TS Imagine adds loans trading to TradeSmart EMS

TS Imagine expanded TradeSmart fixed-income EMS to support leveraged loans, syndicated loans and distressed debt, enabling loans trading alongside other assets in one platform.

TS Imagine announced that its TradeSmart fixed-income EMS now supports loans trading, adding leveraged loans, syndicated loans and distressed debt to the platform’s product set. The update allows institutional traders to access loans alongside bonds and other assets through a single front-office interface.

The loans capability is integrated into TradeSmart’s existing electronic front-office system, which combines multi-asset trading, portfolio management, prime brokerage and financial risk management functions. TradeSmart already covers investment-grade and high-yield credit, municipal, mortgage and government bonds, asset-backed securities, credit default swaps and interest rate swaps, as well as listed securities and cryptocurrencies.
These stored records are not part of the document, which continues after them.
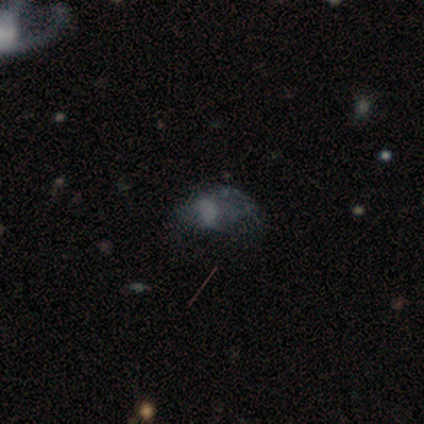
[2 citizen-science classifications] Smooth or featured?
  - featured or disk: 50% * (tied)
  - star or artifact: 50% * (tied)
  - smooth: 0%
Edge-on disk?
  - no: 100% *
  - yes: 0%
Bar?
  - weak: 100% *
  - strong: 0%
  - no: 0%
Spiral arms?
  - no: 100% *
  - yes: 0%
Bulge size?
  - moderate: 100% *
  - dominant: 0%
  - large: 0%
  - small: 0%
  - none: 0%
Merging?
  - major disturbance: 100% *
  - none: 0%
  - minor disturbance: 0%
  - merger: 0%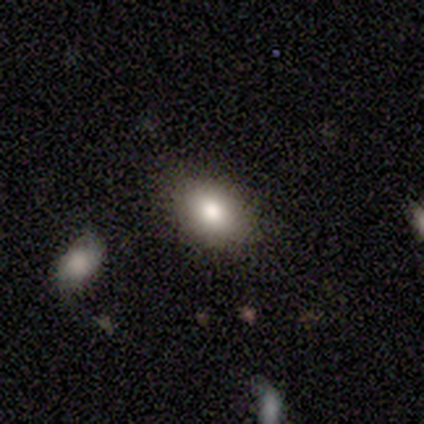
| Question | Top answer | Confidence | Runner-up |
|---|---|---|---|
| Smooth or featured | smooth | 80% | featured or disk (14%) |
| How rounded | in between | 79% | round (21%) |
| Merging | none | 85% | minor disturbance (11%) |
TS Imagine said the change responds to demand from trading desks for more scalable, automated and integrated workflows as they manage larger multi-asset books. The company cited its Automation 2.0 event-driven trading engine, which lets desks define and execute rule-based workflows across asset classes, as a factor supporting increased automation.

Platform data released by TS Imagine showed automated fixed-income execution volumes rose 200% year-on-year in the first quarter of 2026. Over the same period, overall fixed-income trading on TradeSmart increased 44% year-on-year.

Rob Flatley, founder and chief executive of TS Imagine, said the update addresses operational friction caused by fragmented toolsets and enables trading desks to handle more of their workflows within a single platform.

Loan markets such as leveraged and syndicated loans and distressed debt have historically had lower levels of automation than many bond markets. TS Imagine’s addition of loans trading is intended to let desks execute and monitor loans within the same workflow environment they use for other fixed-income and listed products, and to extend automated execution capabilities to a broader set of credit instruments.